Attracting big names
Yet, unlike in earlier experiments, ultimate success hinges on Kazakhstan’s ability to make a strong case to top-tier foreign investors so they choose Astana over more familiar alternatives. Both the Kazakhstan Stock Exchange (KASE) and the Almaty Regional Financial Centre (ARFC) have largely failed in their respective undertakings. While the KASE was seriously undermined by the 2013 merger of all Kazakh private pension funds into one state-owned entity, which drastically limited the number of institutional investors, the ARFC has been plagued by chronic economic fragmentation in Central Asia. Kazakhstan’s 2018 Doing Business status is unequivocal in this regard: it is only 123rd out of 190 when it comes to trading across borders, ahead of Laos but behind Niger. For the AIFC to thrive, it must generate enough interest from abroad, especially at a time when the end of the commodity super-cycle has made investments into traditional capital-intensive natural resource projects less attractive.

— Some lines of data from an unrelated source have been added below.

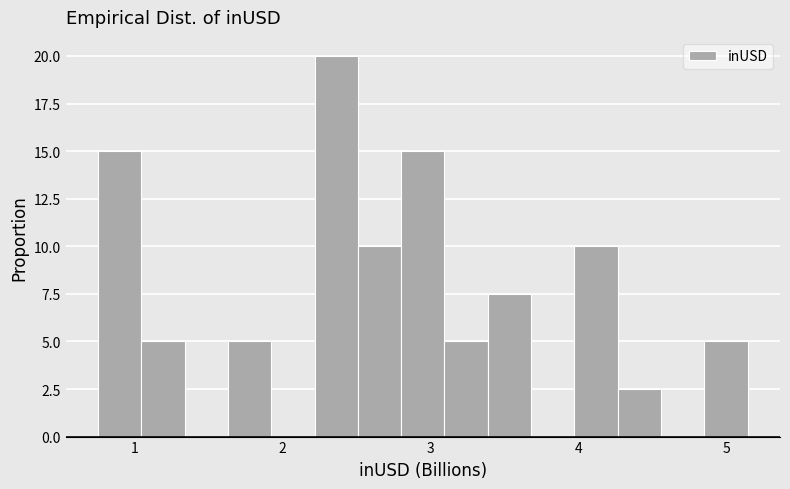

Around what value on the x-axis is the tallest bar? Give the approximate position of its centre, as read against the axis.

2.4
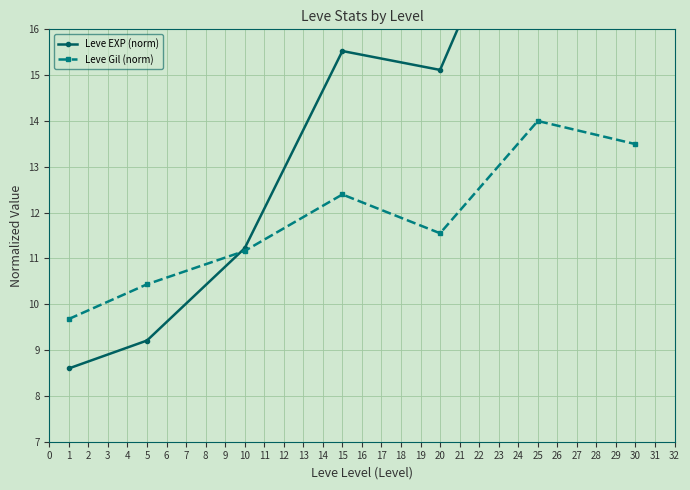

How many lines are shown in the chart?

2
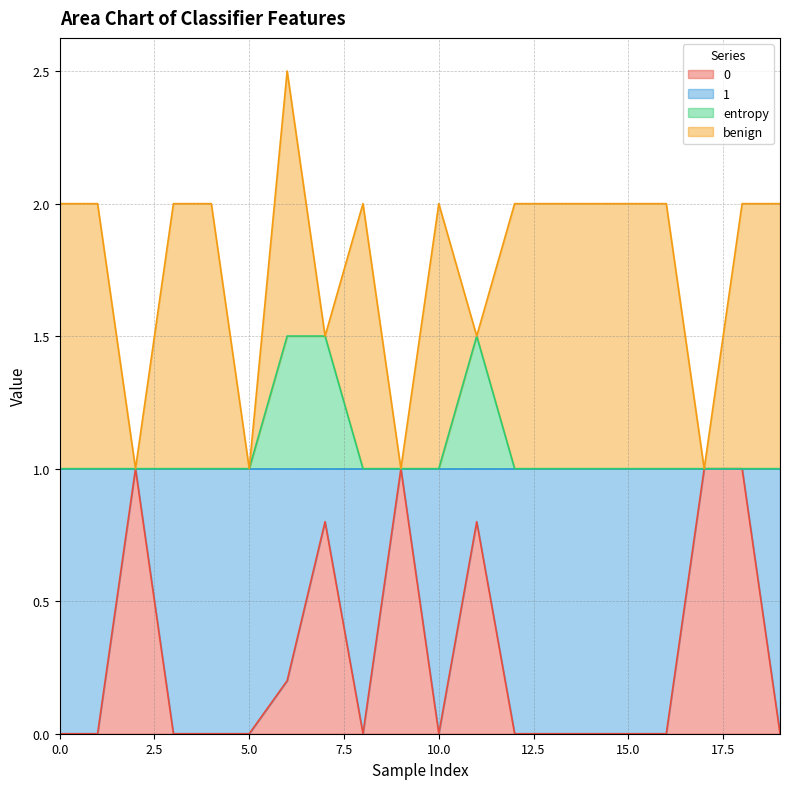

Between 13 and 17, which is larger?

17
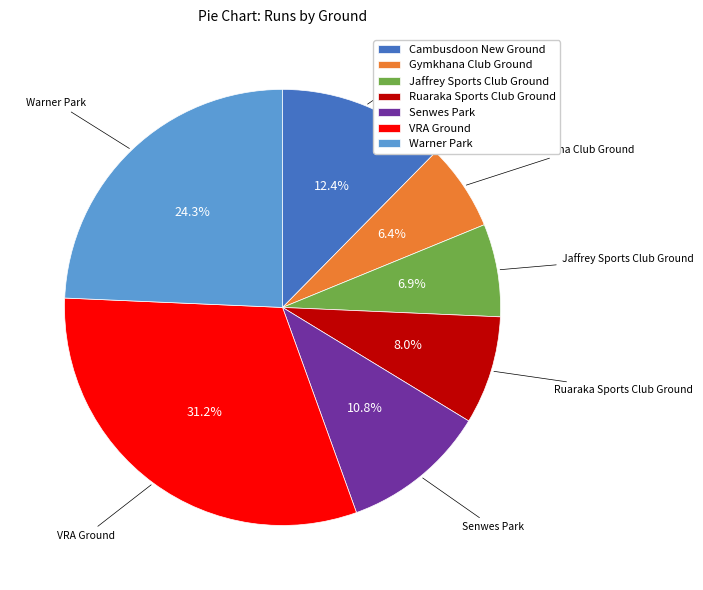

Is there any slice that represents more than half of the pie?

No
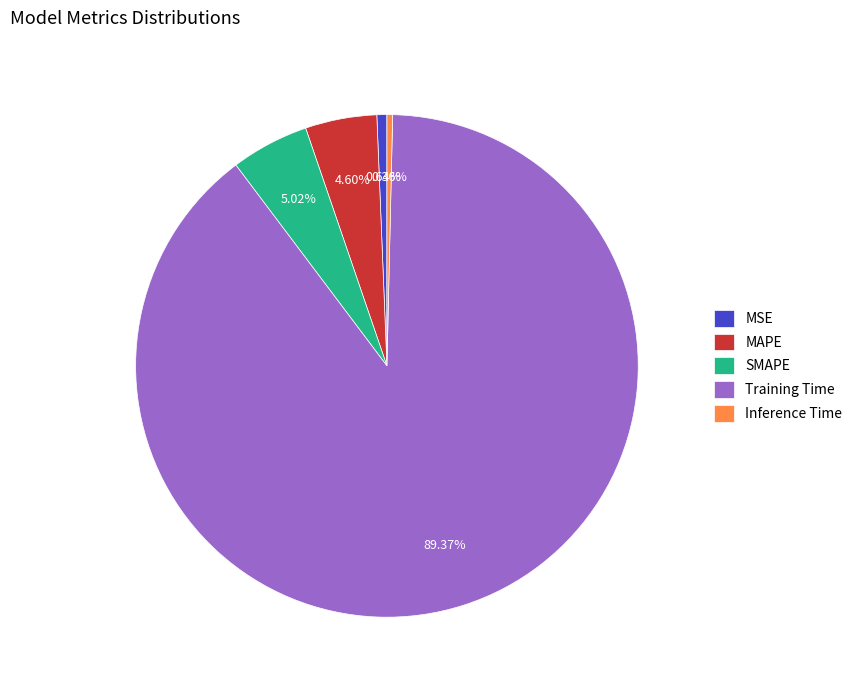

What is the majority slice?

Training Time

President Nazarbayev is the oldest head of state in the former USSR, at 77. His current term ends in 2020. The uncertainty surrounding his succession is frequently cited as the foremost source of concern to foreign investors and could jeopardise Kazakhstan’s plans to attract up to $40bn in FDI by 2025. Other challenges remain as well. For instance, being a minority shareholder in a company majority-owned by the government could pose a risk. Even industrial giants have experienced the trouble of working locally on projects in which the state has only a minority stake. Since early 2016, Kazakhstan has been locked in a dispute with foreign members of Karachaganak Petroleum Operating (KPO), a consortium developing a giant onshore gas condensate field. The government claims it was underpaid during the initial exploration phase and has to date rejected two proposals for an out-of-court settlement, including a $300m cash offer. In another instance, KazMunayGas attempted last year to buy out the minority owners of its LSE-listed subsidiary, KMG E&P, on unfavourable terms, but its offer was voted down after months of controversy.
There are myriad other issues that potential investors need to be aware of before reaching for their pockets. A sound understanding of the country and its decision-making processes, including the involvement of well-connected individuals, normally referred to as politically exposed persons, in key industries, is a prerequisite. Despite all the recent improvements, Kazakhstan still remains a high-risk jurisdiction and is ranked 131st out of 176 in Transparency International’s Corruption Perceptions Index. As the Latin saying goes, ‘praemonitus, praemunitus’ – ‘forewarned is forearmed’.
George Voloshin is the head of the Paris Office of Aperio Intelligence, a London-based corporate intelligence consultancy.